The fire had to be Rust’s work. Under any other circumstances a fire at the home of an alcoholic chain smoker would explain itself. The woman drank herself insensible and her last cigarette ignited the bedclothes or armchair. But days after spilling Rust’s blood, hard on the heels of him pouring flammable liquid through her letterbox . . . had to be him again.

It probably hurts to be an invalid at any age. At fifteen it crushes you. You go from feeling pretty much invincible to feeling useless. Mia’s mother had nearly been burned to death and tradition demanded that in my new role as maybe-boyfriend I step up and seek violent retribution on the two females’ behalf. And yet Mia and her mum both seemed infinitely more capable of dealing with Rust than I did. And none of us had done very well last night.

I slumped into the wheelchair with a sigh of defeat and stared at the green wall before me. Demus must have known about the fire. Mia must mention it to me in the months and years to come, so wiping this week from my memory wouldn’t wash the fact of it away. Did he try to stop it? Or did the mathematics of his quest demand that he let it happen? If he knew it had happened and now managed to stop it, then his chance to save ‘his’ Mia vanished as he jumped us all onto another timeline. So had he sat back coldly and let it happen? If the woman died it was on him. On me.

And what was Mia to him? An old flame? The love of his life? Mother to his children? Did he weigh that in the scales against the life of a middle-aged alcoholic? Was I that calculating?

Or perhaps the woman burned alive in her bed in his past and this time he had saved her from it at the cost of all his ambitions. I wasn’t sure I wanted to know what he had done. But whatever he had done, it was hard to feel ownership of it.

When I was four I pushed my best friend down the stairs to claim a disputed toy. A blue metal-cast tractor, if I recall correctly. The fall had cost James Davis one of his baby teeth. It was eleven years ago and I couldn’t manage to feel the slightest bit guilty about it. That small version of me had been a different person. His decisions made in a very different context, informed by experience that now had only fractional overlap with my own. And yet, the eleven years that stood between us was dwarfed by the twenty-five that separated me from Demus.

‘She wants to see you.’ Mia leaned through the swing doors to the ward and broke into my musings.

‘Me?’

‘Yes. You. Come on.’ She vanished back through the doors.

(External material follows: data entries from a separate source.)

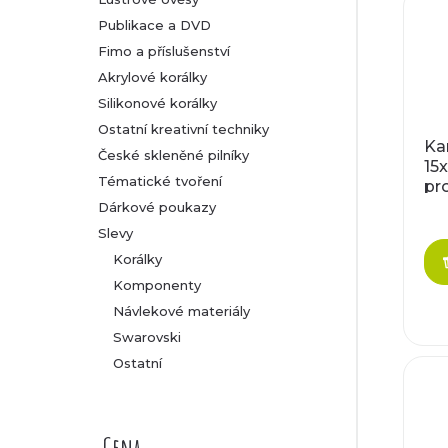
Publikace a DVD
Fimo a příslušenství
Akrylové korálky
Silikonové korálky
Ostatní kreativní techniky
Ka
České skleněné pilníky
15
Tématické tvoření
pr
ře
Dárkové poukazy
4,
Slevy
Korálky
Komponenty
Návlekové materiály
Swarovski
Ostatní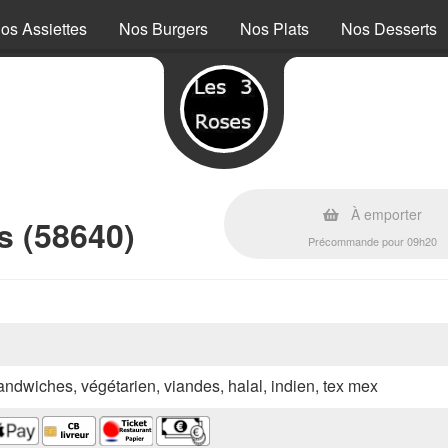
os Assiettes
Nos Burgers
Nos Plats
Nos Desserts
À emporter
s (58640)
Précommande pour 09h20
sandwiches, végétarien, viandes, halal, indien, tex mex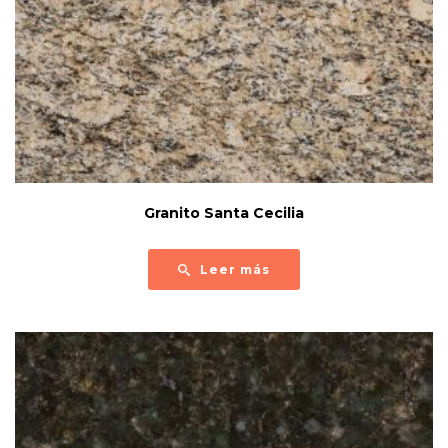
Granito Santa Cecilia
Leer más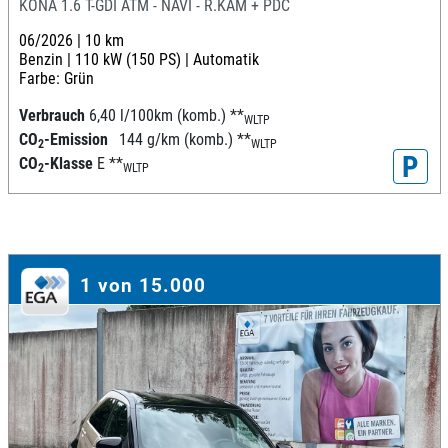
KONA 1.6 T-GDI ATM - NAVI - R.KAM + PDC
06/2026 |
10 km
Benzin |
110 kW (150 PS) |
Automatik
Farbe: Grün
Verbrauch
6,40 l/100km (komb.)
**
WLTP
CO
-Emission
144 g/km (komb.)
**
2
WLTP
P
CO
-Klasse
E
**
2
WLTP
1 von 15.000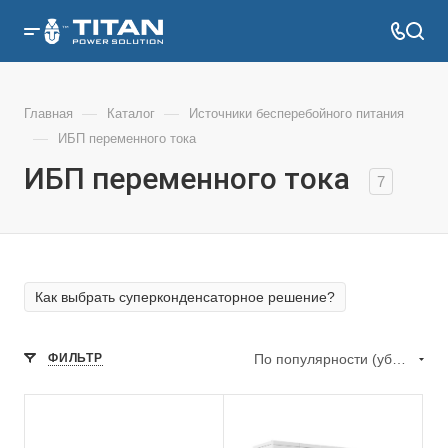
—
—
Главная
Каталог
Источники бесперебойного питания
—
ИБП переменного тока
ИБП переменного тока
7
Как выбрать суперконденсаторное решение?
ФИЛЬТР
По популярности (убывание)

I stood guiltily from the wheelchair and followed.

Just as Eva had been, Mia’s mother was reduced by her hospital bed. She lay like a specimen on a dish, spoiling the pristine whiteness of the sheets with her thin, swarthy arms. She had a respirator over her face, which she took off to address me in a hoarse whisper.

‘If my son were here, I wouldn’t be talking to you, boy.’

‘Yes, ma’am.’ I nodded, aware that I was a poor substitute for her imprisoned gangland son.

‘That boy. Weasel-face.’ She replaced the oxygen mask and took a pained breath from it. ‘That boy ain’t right in the head.’ She tapped her brow with a nicotine-stained finger. ‘Got some screws loose.’ She nodded.

I nodded too. It was true.

‘They’ll come after him for this. My lad’s lot. He’s going to wish he weren’t born, that one.’ Another painful drag on the mask. She coughed weakly and fought to stop it turning into something more. ‘But till they catch hold of him.’ She tilted her head toward Mia. ‘She wants to lie low.’ Dark eyes narrowed at me and any illusions I had that this was a polite request blew away in a cold wind. This was a mother wolf looking out for her cub. ‘You keep her safe, Nick.’